Why This Switch is Problematic
You are essentially downgrading from Step 3-4 therapy (ICS/LABA combination) to Step 2 therapy (ICS alone) during an exacerbation period, which contradicts fundamental asthma management principles 3.
Loss of LABA Component
- Symbicort contains formoterol, which provides rapid-onset bronchodilation (within 1 minute) and sustained effect over 12 hours 4, 5
- Removing this component during allergy season—when airway inflammation and bronchospasm worsen—eliminates a critical therapeutic benefit 6
- The American Academy of Family Physicians emphasizes that ICS/LABA combinations provide superior symptom control and reduced exacerbation rates compared to ICS monotherapy 1, 2
Inadequate Dose Equivalency
- Flovent 110 mcg × 3 puffs daily = 330 mcg fluticasone daily
- This is roughly equivalent to medium-dose ICS monotherapy 3
- Symbicort provides both ICS AND LABA, making it inherently more effective than any dose of ICS alone for moderate persistent asthma 6
- Studies demonstrate budesonide/formoterol is significantly more effective than even high-dose fluticasone (500 mcg/day) alone in improving lung function and reducing exacerbations 6
What You Should Do Instead
Option 1: Increase Symbicort Dose (Preferred)
The correct approach is to step UP therapy by increasing Symbicort frequency or dose 1, 2:
- Increase to Symbicort 160/4.5 mcg, 2 puffs twice daily (if currently on lower dose)

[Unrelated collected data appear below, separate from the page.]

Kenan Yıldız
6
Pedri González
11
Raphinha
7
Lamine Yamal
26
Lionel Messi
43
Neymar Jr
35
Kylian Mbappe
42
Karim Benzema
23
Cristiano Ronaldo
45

- Consider SMART protocol: Use Symbicort as both maintenance AND reliever therapy (up to 8-10 puffs/day total for ages ≥12) 1, 5
- This provides both increased ICS and on-demand bronchodilation without needing separate albuterol 1
Option 2: Add Adjunctive Therapy
If already on maximum Symbicort dosing 2:
- Add leukotriene modifier (montelukast 10 mg daily) for allergic component 3, 2
- Continue Symbicort at current or increased dose
- Use albuterol PRN for breakthrough symptoms 3
Option 3: Consider Short-Term Oral Corticosteroids
For true decompensation 3:
- Prednisone 40-60 mg daily for 5-10 days 3
- Maintain or increase Symbicort during and after the burst
- Never discontinue ICS/LABA during exacerbations
Critical Pitfall to Avoid
Never use LABA monotherapy, but equally important: don't remove LABA when asthma is worsening 1. The American Academy of Family Physicians explicitly warns against LABA monotherapy due to increased mortality risk, but the corollary is that removing LABA during poor control is also problematic 1.
Albuterol PRN is Appropriate BUT...
- Albuterol as rescue therapy is standard and appropriate 3
- However, needing albuterol more than 2 days per week indicates inadequate controller therapy 3
- This signals the need to step UP (not switch laterally or down) your maintenance regimen 3
The Evidence Against Your Proposed Switch
Studies comparing ICS/LABA combinations to ICS alone consistently show 6:
- Greater improvements in morning PEF (27.4 vs 7.7 L/min, p<0.001)
- 32% reduction in exacerbation risk with combination therapy
- Better symptom control and fewer reliever-free days with ICS alone
- These benefits persist even when comparing combination therapy to HIGH-dose ICS monotherapy 6
Bottom line: Stay on Symbicort and increase the dose or frequency during allergy season. Switching to Flovent alone removes critical therapeutic components exactly when you need them most 1, 2, 6.